Listed records
━━━━━━━━━━━━━━━━━━━━
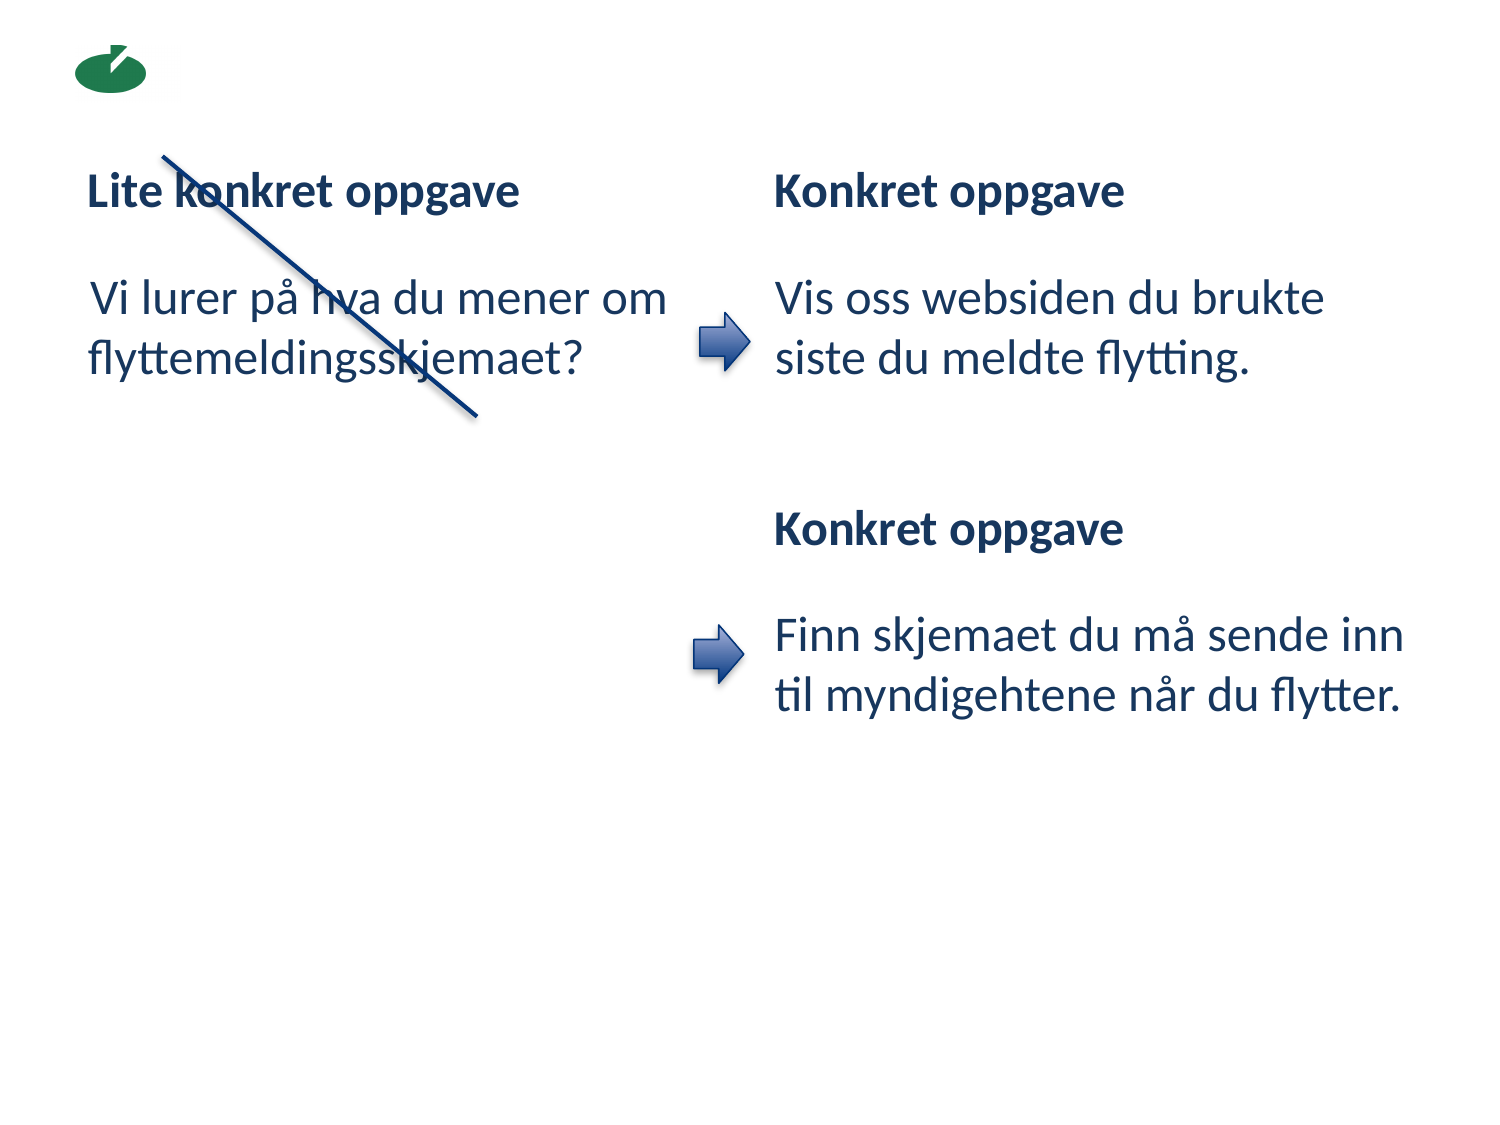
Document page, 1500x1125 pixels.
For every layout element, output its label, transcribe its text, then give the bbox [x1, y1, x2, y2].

text_box Konkret oppgave [759, 458, 1423, 563]
list Vi lurer på hva du mener om flyttemeldingsskjemaet? [72, 256, 736, 430]
list Lite konkret oppgave [72, 120, 736, 226]
text_box [699, 311, 751, 372]
text_box Finn skjemaet du må sende inn til myndigehtene når du flytter. [759, 594, 1423, 755]
text_box [693, 624, 745, 684]
picture [75, 45, 181, 103]
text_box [162, 155, 478, 417]
list Konkret oppgave [759, 120, 1424, 226]
list Vis oss websiden du brukte siste du meldte flytting. [759, 256, 1424, 417]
━━━━━━━━━━━━━━━━━━━━
Problem statement
Write the material above out again exactly as it reads, but don't carry over the pictures.

Output of the exercise
Document page, 1500x1125 pixels.
For every layout element, output its label, transcribe its text, then give the bbox [x1, y1, x2, y2].

text_box Konkret oppgave [759, 458, 1423, 563]
list Vi lurer på hva du mener om flyttemeldingsskjemaet? [72, 256, 736, 430]
list Lite konkret oppgave [72, 120, 736, 226]
text_box [699, 311, 751, 372]
text_box Finn skjemaet du må sende inn til myndigehtene når du flytter. [759, 594, 1423, 755]
text_box [693, 624, 745, 684]
picture [75, 45, 181, 103]
text_box [162, 155, 478, 417]
list Konkret oppgave [759, 120, 1424, 226]
list Vis oss websiden du brukte siste du meldte flytting. [759, 256, 1424, 417]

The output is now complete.